Again, the finer details of manifolds likely need a bit more background (with topology mentioned above), but they are essentially a generalization of a curve, surface or volume into a much higher, arbitrary dimension.

Globally it’s hard for us to imagine what a manifold looks like due to its high dimensionality, but if you look at each individual point on a manifold it looks very familiar — locally it looks just like some ordinary vector space.

Imagine a piece of rubber stretched over a sphere (a 2-manifold, technically).

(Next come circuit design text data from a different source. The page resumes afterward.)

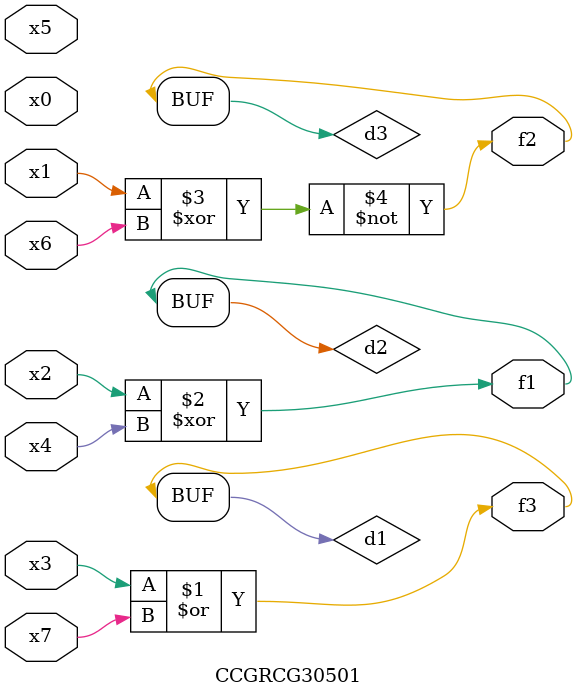
<source format=v>
module CCGRCG30501(
	input x0, x1, x2, x3, x4, x5, x6, x7,
	output f1, f2, f3
);

	wire d1, d2, d3;

	or (d1, x3, x7);
	xor (d2, x2, x4);
	xnor (d3, x1, x6);
	assign f1 = d2;
	assign f2 = d3;
	assign f3 = d1;
endmodule

</source>
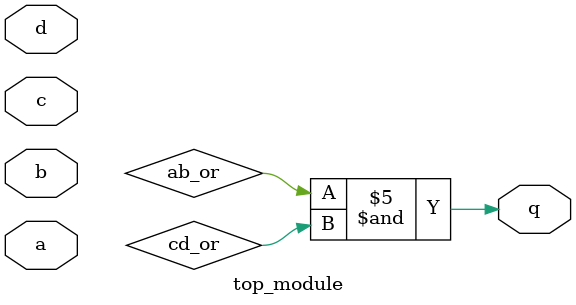
<source format=sv>
module top_module (
	input a, 
	input b, 
	input c, 
	input d,
	output q
);

wire ab_or, cd_or;

or(A, ab_or, a, b);
or(B, cd_or, c, d);
and(q, ab_or, cd_or);
endmodule

</source>
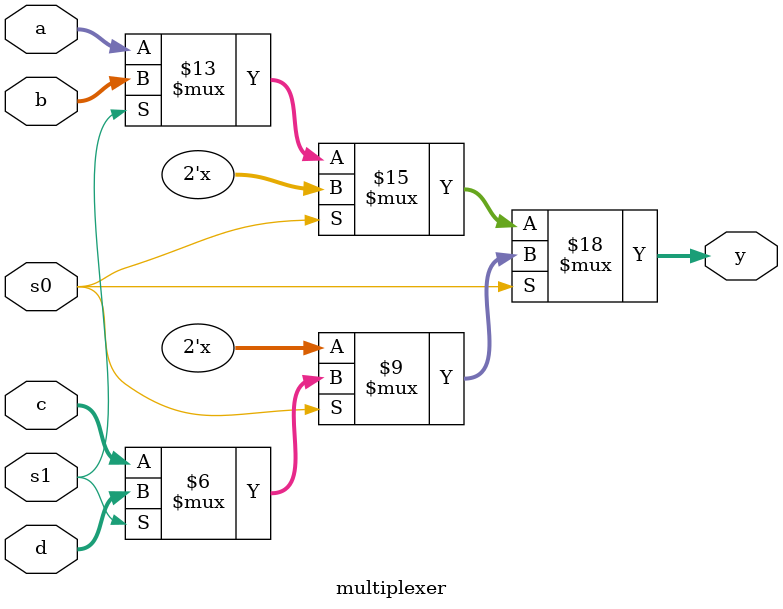
<source format=v>
`timescale 1ns / 1ps
module multiplexer(a,b,c,d,s1,s0,y);
     parameter w=1;
    input [w:0]a,b,c,d;
    input s0,s1;
    output reg [w:0] y;
    always @*
    begin 
        if(s0==0)
		  begin
		   if(s1==0)
			y = a;
			else
			y = b;
		  end
		  else
		  begin
		   if(s1==0)
			y = c;
			else
			y = d;
		  end
			
    end
     
    
    
endmodule
</source>
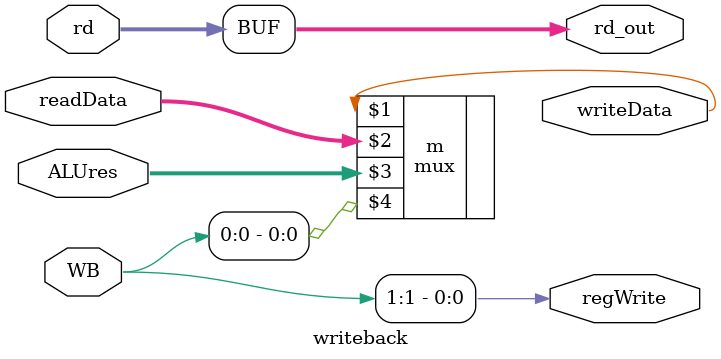
<source format=v>
module writeback(writeData, rd_out, regWrite, ALUres, readData, rd, WB);

input [1:0] WB;
input [31:0] readData, ALUres;
input [4:0] rd;

output wire [4:0] rd_out;
output wire regWrite;
output wire writeData;

mux m (writeData, readData , ALUres, WB[0]);

assign rd_out = rd;
assign regWrite = WB[1];

endmodule
</source>
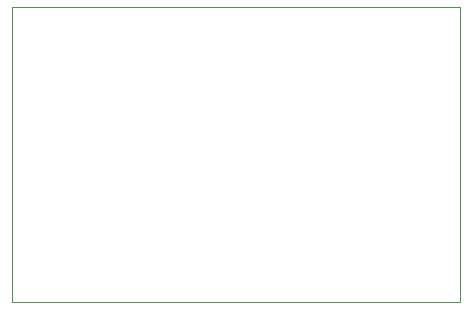
<source format=gbr>
%TF.GenerationSoftware,KiCad,Pcbnew,8.0.5*%
%TF.CreationDate,2024-12-19T14:28:51+03:00*%
%TF.ProjectId,555_Police_Light,3535355f-506f-46c6-9963-655f4c696768,v01*%
%TF.SameCoordinates,Original*%
%TF.FileFunction,Profile,NP*%
%FSLAX46Y46*%
G04 Gerber Fmt 4.6, Leading zero omitted, Abs format (unit mm)*
G04 Created by KiCad (PCBNEW 8.0.5) date 2024-12-19 14:28:51*
%MOMM*%
%LPD*%
G01*
G04 APERTURE LIST*
%TA.AperFunction,Profile*%
%ADD10C,0.050000*%
%TD*%
G04 APERTURE END LIST*
D10*
X109500000Y-64000000D02*
X147500000Y-64000000D01*
X147500000Y-89000000D01*
X109500000Y-89000000D01*
X109500000Y-64000000D01*
M02*

</source>
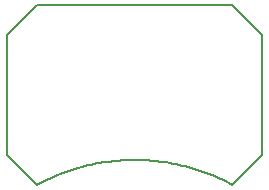
<source format=gbo>
G04 ( created by brdgerber.py ( brdgerber.py v0.1 2014-03-12 ) ) date 2020-12-15 20:12:19 EST*
G04 Gerber Fmt 3.4, Leading zero omitted, Abs format*
%MOIN*%
%FSLAX34Y34*%
G01*
G70*
G90*
G04 APERTURE LIST*
%ADD16C,0.0031*%
%ADD26C,0.0471*%
%ADD27C,0.0200*%
%ADD23R,0.0275X0.0590*%
%ADD12C,0.0050*%
%ADD17R,0.2000X0.2000*%
%ADD24C,0.0000*%
%ADD15C,0.0039*%
%ADD11C,0.0060*%
%ADD14C,0.0047*%
%ADD20R,0.0800X0.0600*%
%ADD25C,0.0059*%
%ADD22R,0.0393X0.0314*%
%ADD21C,0.0354*%
%ADD13R,0.0394X0.0315*%
%ADD19R,0.0600X0.0800*%
%ADD10R,0.0236X0.0551*%
%ADD18R,0.3000X0.3000*%
G04 APERTURE END LIST*
G54D16*
D12*
G01X-28150Y-17000D02*
G01X-27150Y-16000D01*
D12*
G01X-27150Y-16000D02*
G01X-27150Y-12000D01*
D12*
G01X-27150Y-12000D02*
G01X-28150Y-11000D01*
D12*
G01X-28150Y-11000D02*
G01X-34650Y-11000D01*
D12*
G01X-34650Y-11000D02*
G01X-35650Y-12000D01*
D12*
G01X-35650Y-12000D02*
G01X-35650Y-16000D01*
D12*
G01X-35650Y-16000D02*
G01X-34650Y-17000D01*
D12*
G01X-34641Y-16995D02*
G01X-34548Y-16946D01*
G01X-34453Y-16898D01*
G01X-34359Y-16851D01*
G01X-34263Y-16806D01*
G01X-34167Y-16762D01*
G01X-34070Y-16720D01*
G01X-33972Y-16680D01*
G01X-33874Y-16641D01*
G01X-33775Y-16603D01*
G01X-33676Y-16567D01*
G01X-33576Y-16533D01*
G01X-33475Y-16500D01*
G01X-33374Y-16468D01*
G01X-33273Y-16438D01*
G01X-33171Y-16410D01*
G01X-33069Y-16384D01*
G01X-32966Y-16359D01*
G01X-32863Y-16335D01*
G01X-32760Y-16313D01*
G01X-32656Y-16293D01*
G01X-32552Y-16274D01*
G01X-32448Y-16257D01*
G01X-32343Y-16242D01*
G01X-32238Y-16228D01*
G01X-32133Y-16216D01*
G01X-32028Y-16205D01*
G01X-31923Y-16196D01*
G01X-31817Y-16189D01*
G01X-31712Y-16183D01*
G01X-31606Y-16179D01*
G01X-31501Y-16177D01*
G01X-31395Y-16176D01*
G01X-31289Y-16177D01*
G01X-31184Y-16180D01*
G01X-31078Y-16184D01*
G01X-30972Y-16190D01*
G01X-30867Y-16197D01*
G01X-30762Y-16206D01*
G01X-30656Y-16217D01*
G01X-30552Y-16229D01*
G01X-30447Y-16243D01*
G01X-30342Y-16259D01*
G01X-30238Y-16276D01*
G01X-30134Y-16295D01*
G01X-30030Y-16315D01*
G01X-29927Y-16337D01*
G01X-29824Y-16361D01*
G01X-29721Y-16386D01*
G01X-29619Y-16413D01*
G01X-29517Y-16441D01*
G01X-29416Y-16471D01*
G01X-29315Y-16503D01*
G01X-29214Y-16536D01*
G01X-29115Y-16570D01*
G01X-29015Y-16607D01*
G01X-28917Y-16644D01*
G01X-28818Y-16684D01*
G01X-28721Y-16724D01*
G01X-28624Y-16767D01*
G01X-28528Y-16810D01*
G01X-28432Y-16856D01*
G01X-28337Y-16902D01*
G01X-28243Y-16950D01*
G01X-28150Y-17000D01*
M02*

</source>
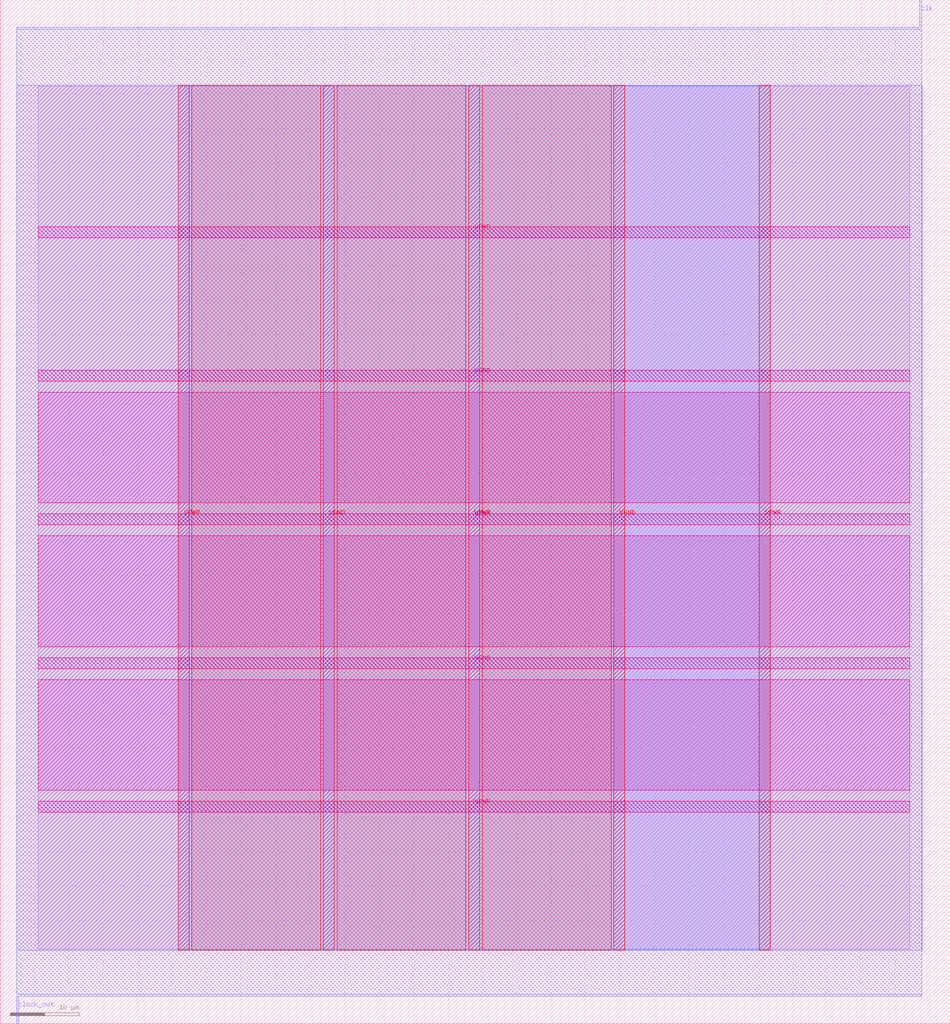
<source format=lef>
VERSION 5.7 ;
  NOWIREEXTENSIONATPIN ON ;
  DIVIDERCHAR "/" ;
  BUSBITCHARS "[]" ;
MACRO clk_divider
  CLASS BLOCK ;
  FOREIGN clk_divider ;
  ORIGIN 0.000 0.000 ;
  SIZE 137.890 BY 148.610 ;
  PIN clk
    DIRECTION INPUT ;
    USE SIGNAL ;
    PORT
      LAYER met2 ;
        RECT 133.490 144.610 133.770 148.610 ;
    END
  END clk
  PIN clock_out
    DIRECTION OUTPUT TRISTATE ;
    USE SIGNAL ;
    PORT
      LAYER met2 ;
        RECT 2.390 0.000 2.670 4.000 ;
    END
  END clock_out
  PIN VPWR
    DIRECTION INOUT ;
    USE POWER ;
    PORT
      LAYER met4 ;
        RECT 110.135 10.640 111.735 136.240 ;
    END
  END VPWR
  PIN VPWR
    DIRECTION INOUT ;
    USE POWER ;
    PORT
      LAYER met4 ;
        RECT 67.970 10.640 69.570 136.240 ;
    END
  END VPWR
  PIN VPWR
    DIRECTION INOUT ;
    USE POWER ;
    PORT
      LAYER met4 ;
        RECT 25.805 10.640 27.405 136.240 ;
    END
  END VPWR
  PIN VPWR
    DIRECTION INOUT ;
    USE POWER ;
    PORT
      LAYER met5 ;
        RECT 5.520 114.105 132.020 115.705 ;
    END
  END VPWR
  PIN VPWR
    DIRECTION INOUT ;
    USE POWER ;
    PORT
      LAYER met5 ;
        RECT 5.520 72.400 132.020 74.000 ;
    END
  END VPWR
  PIN VPWR
    DIRECTION INOUT ;
    USE POWER ;
    PORT
      LAYER met5 ;
        RECT 5.520 30.695 132.020 32.295 ;
    END
  END VPWR
  PIN VGND
    DIRECTION INOUT ;
    USE GROUND ;
    PORT
      LAYER met4 ;
        RECT 89.055 10.640 90.655 136.240 ;
    END
  END VGND
  PIN VGND
    DIRECTION INOUT ;
    USE GROUND ;
    PORT
      LAYER met4 ;
        RECT 46.885 10.640 48.485 136.240 ;
    END
  END VGND
  PIN VGND
    DIRECTION INOUT ;
    USE GROUND ;
    PORT
      LAYER met5 ;
        RECT 5.520 93.255 132.020 94.855 ;
    END
  END VGND
  PIN VGND
    DIRECTION INOUT ;
    USE GROUND ;
    PORT
      LAYER met5 ;
        RECT 5.520 51.545 132.020 53.145 ;
    END
  END VGND
  OBS
      LAYER li1 ;
        RECT 5.520 10.795 132.020 136.085 ;
      LAYER met1 ;
        RECT 2.370 10.640 133.790 136.240 ;
      LAYER met2 ;
        RECT 2.400 144.330 133.210 144.610 ;
        RECT 2.400 4.280 133.760 144.330 ;
        RECT 2.950 4.000 133.760 4.280 ;
      LAYER met3 ;
        RECT 25.800 10.715 111.735 136.165 ;
      LAYER met4 ;
        RECT 27.805 10.640 46.485 136.240 ;
        RECT 48.885 10.640 67.570 136.240 ;
        RECT 69.970 10.640 88.655 136.240 ;
      LAYER met5 ;
        RECT 5.520 75.600 132.020 91.655 ;
        RECT 5.520 54.745 132.020 70.800 ;
        RECT 5.520 33.895 132.020 49.945 ;
  END
END clk_divider
END LIBRARY


</source>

If you take a point on that sphere and cut out a piece of the rubber, it can be flattened into an ordinary, flat plane without twisting or tearing it (this is why topology is often called “rubber sheet geometry”).

Circling back to the learned embedding space or manifold, it’s not as “pretty” as a sphere – it exists in a much higher dimension, but locally it looks just like normal vector space we’re used to and can visualize in 3 dimensions (with some additional machinery).

This local characteristic means that the contextualized embeddings — our phrase above – exist close together on that surface.

Should a search/AI/LLM space be presented with an input that is similar to the phrase above “when does a cheetah sprint?” – it can (more or less) retrieve the answer from the location on the learned manifold “a cheetah sprints at opportune moments”.

As you can imagine the shape of this manifold surface is not static — it changes with context and many other factors it recognizes when retrieving tokens for a response.  This is the beginning of the challenges in measurement come from — understanding how this surface changes given a certain context – and what the response spectrum looks like.

Imagine Your Web Pages And Other Content Represented On These Surfaces

When you consider your digital presence – your digital content, your web pages, entities – anything you add to the digital space, when it get digested by most of these AI/LLM search spaces, you can think of them as eventually mapped into some learned embedding manifold – surface (or many, depending on context).

Your digital presence representation on these surfaces is not in isolation, either — it’s also learned collectively with others, which means what is written, mentioned, cited about you, your website and business becomes equally important to your representation on these surfaces.

This intrinsic (on-site) and extrinsic (off-site) context – when managed properly (and improved over time through SEO), creates a high fidelity representation on this learned embedding manifold.

Clear, sharp representation can make it easier to be remembered/retrieved from that learned manifold in important moments when these AI/LLM search spaces are presented with queries/prompts in different, relevant contexts.

Many, many factors can go into the final response/results from these spaces depending on platform or model (I’ll touch on Retrieval Augmented Generation soon), but the foundation mapped out above should suffice for a baseline mathematical representation in most cases.

Final Takeaway

Surfaces.

The next time you see this word in the search/AI/LLM media or used by different platforms, I hope you’ll now with a little attention, you’ll map it to this deeper, contextualized meaning.  And, with some of these already well-known Mathematical elements, we can dig even deeper into the “shadow rigor” that already exists.

Much more in the weeks to come (including a circle back around to measurements, contextuality and non-classical behavior – and associated mathematical machinery).